MUFG Bank (Europe) N.V. (the "Bank") has a code of conduct, Corporate Governance Framework and governance-related policies such as a Whistle Blowing Policy and insider trading regulations which apply to all employees and others working with the Bank.

All employees joining the Bank in the Netherlands, including the MB members and SB members, have taken the 'Banker's Oath'. Both the Code of Conduct and the Banker's Oath emphasise the role of banks in society and their commitment to meeting societal expectations and contributing to public trust in banks.
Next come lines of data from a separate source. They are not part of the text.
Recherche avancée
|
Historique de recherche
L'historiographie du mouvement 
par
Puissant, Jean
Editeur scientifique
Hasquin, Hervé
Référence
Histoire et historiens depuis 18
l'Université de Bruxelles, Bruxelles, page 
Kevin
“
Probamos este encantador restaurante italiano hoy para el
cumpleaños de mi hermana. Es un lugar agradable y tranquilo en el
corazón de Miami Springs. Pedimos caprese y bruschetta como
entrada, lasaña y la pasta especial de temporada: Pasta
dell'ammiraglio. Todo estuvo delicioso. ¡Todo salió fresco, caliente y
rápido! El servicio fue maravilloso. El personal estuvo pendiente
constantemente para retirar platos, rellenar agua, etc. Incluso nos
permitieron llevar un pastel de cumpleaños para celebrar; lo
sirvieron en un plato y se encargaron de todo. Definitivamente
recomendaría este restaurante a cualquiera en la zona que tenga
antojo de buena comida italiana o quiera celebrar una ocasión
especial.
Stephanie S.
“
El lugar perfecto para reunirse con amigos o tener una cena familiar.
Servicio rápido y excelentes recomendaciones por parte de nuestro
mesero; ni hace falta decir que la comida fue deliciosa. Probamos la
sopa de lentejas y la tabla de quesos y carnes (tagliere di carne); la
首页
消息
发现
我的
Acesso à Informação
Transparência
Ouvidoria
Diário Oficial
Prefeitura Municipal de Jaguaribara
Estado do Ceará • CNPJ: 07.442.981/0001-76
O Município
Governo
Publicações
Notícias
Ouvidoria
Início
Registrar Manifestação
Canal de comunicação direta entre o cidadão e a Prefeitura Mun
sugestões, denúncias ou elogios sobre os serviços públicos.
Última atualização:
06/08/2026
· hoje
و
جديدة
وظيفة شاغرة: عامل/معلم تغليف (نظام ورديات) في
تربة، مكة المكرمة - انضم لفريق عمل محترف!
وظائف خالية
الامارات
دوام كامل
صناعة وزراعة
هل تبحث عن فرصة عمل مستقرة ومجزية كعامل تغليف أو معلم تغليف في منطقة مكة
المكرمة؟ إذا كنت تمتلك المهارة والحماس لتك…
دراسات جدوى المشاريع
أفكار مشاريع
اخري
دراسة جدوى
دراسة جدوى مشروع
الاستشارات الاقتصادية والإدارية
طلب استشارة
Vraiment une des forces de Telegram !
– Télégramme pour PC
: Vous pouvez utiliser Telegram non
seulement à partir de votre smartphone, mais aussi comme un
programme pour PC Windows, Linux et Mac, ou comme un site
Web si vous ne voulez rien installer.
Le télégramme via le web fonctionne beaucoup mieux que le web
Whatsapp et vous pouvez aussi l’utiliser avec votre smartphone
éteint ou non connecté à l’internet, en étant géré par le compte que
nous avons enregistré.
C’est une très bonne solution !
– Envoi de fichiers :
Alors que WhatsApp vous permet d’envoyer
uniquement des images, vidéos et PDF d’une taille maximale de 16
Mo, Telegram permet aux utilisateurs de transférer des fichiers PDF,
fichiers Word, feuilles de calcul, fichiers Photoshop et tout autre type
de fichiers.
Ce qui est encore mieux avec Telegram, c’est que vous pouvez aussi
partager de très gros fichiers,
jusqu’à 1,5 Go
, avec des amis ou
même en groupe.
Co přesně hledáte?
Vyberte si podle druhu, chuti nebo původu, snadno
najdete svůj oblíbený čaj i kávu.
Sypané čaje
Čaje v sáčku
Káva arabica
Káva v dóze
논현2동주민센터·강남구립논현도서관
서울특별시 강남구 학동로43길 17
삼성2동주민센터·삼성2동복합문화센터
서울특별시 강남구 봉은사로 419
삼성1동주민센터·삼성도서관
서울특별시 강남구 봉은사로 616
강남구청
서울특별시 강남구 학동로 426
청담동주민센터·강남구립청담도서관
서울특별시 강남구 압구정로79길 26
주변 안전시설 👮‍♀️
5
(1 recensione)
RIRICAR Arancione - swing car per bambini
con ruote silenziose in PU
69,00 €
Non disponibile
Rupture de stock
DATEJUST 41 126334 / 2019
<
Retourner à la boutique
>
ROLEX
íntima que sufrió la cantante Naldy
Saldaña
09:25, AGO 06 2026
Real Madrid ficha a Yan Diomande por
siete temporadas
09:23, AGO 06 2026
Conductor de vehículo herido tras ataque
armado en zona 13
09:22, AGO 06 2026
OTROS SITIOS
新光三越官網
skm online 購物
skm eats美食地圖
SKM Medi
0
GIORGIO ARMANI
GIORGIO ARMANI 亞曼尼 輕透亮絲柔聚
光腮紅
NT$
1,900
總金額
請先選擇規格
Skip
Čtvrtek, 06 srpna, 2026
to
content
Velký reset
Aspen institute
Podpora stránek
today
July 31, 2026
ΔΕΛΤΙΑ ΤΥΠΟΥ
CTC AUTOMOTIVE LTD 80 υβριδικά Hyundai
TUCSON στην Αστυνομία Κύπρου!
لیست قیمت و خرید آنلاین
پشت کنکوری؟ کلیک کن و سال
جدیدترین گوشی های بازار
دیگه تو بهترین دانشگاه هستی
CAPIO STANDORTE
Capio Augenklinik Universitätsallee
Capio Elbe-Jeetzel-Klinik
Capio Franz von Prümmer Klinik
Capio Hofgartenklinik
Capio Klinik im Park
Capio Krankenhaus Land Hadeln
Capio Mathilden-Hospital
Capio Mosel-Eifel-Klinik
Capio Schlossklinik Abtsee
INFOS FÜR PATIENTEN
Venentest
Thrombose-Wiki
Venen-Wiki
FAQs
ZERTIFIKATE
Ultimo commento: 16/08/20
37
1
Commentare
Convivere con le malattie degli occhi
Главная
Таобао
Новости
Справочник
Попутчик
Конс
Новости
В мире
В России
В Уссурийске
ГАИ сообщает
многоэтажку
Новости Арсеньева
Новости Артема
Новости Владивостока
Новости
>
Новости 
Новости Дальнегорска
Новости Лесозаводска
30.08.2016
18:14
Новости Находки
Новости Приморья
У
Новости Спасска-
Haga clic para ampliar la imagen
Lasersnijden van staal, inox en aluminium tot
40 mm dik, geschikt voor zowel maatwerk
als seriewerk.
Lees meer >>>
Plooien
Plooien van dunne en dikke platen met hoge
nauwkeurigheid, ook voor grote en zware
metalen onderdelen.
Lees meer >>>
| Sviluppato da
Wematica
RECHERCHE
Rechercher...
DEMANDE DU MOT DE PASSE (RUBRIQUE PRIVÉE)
Meetings and training on our core values and behaviours are regularly organised for all staff, to ensure the highest level of integrity of all staff.

Corporate Governance Framework

The Bank has a two-tiered board governance structure with two management bodies, the MB with its executive functions and the SB with non-executive supervisory functions. The MB and its standing committees are responsible for providing effective governance over the Bank affairs for the benefit of its clients, employees, shareholder(s) and other stakeholders. As part of their responsibilities the MB developed the Corporate Governance Framework to establish a common set of clear expectations and responsibilities for how the Bank, the MB and its Committees should perform their roles and duties and interact with its affiliates, the Shareholder and the SB.

The MB is ultimately responsible for effective control environment and management of risks in the Bank, supported by several risk committees. Below is an overview of the committee structures of the Bank:

    • Audit, Compliance & Risk Management Committee
    • IT Management Committee
    • Business Continuity Committee
    • Risk Management Committee
    • Credit Committee
    • Compliance Committee
    • Client Acceptance & Review Committee
    • Asset Liability Management Committee
    • Change Control Committee
    • New Product Committee
    • Data Management Committee
    • Outsourcing Committee
    • Operational Control Committee
    • Breach Control Committee
  • The SB approves the risk profile and control framework of the Bank. The SB supervises, advises and challenges the MB in the exercise of its duties, and is responsible for the general course of business of the Bank and its related companies pursuant to the Bank's Articles of Association, MUFG principles of Ethics and Conduct and prevailing legal and regulatory requirements, including the Dutch Banking Code.

    The SB plays a vital role within the Corporate Governance Framework of the Bank. The SB is closely involved in advising on the composition of the MB and the appointment process, the Bank's Strategy and the overall compliance with relevant laws and regulations.

    The SB established an Audit, Compliance and Risk Management Committee (hereafter: 'ACRMC'). The ACRMC is responsible for supervising matters related to financial reporting, controlling, risk, and compliance. The task of the ACRMC is to prepare the SB for making final decisions by holding prior and separate meetings with Internal Audit, the Chief Risk Officer and the Chief Financial Officer, as well as the external auditors of the Bank.

    Underpinning the importance of good corporate governance, the Bank has separate Compliance Division, Risk Management Division and Internal Audit Division. The Compliance Division is headed by the Chief Compliance Officer who reports to the Chief Risk Officer and has an independent line to the SB.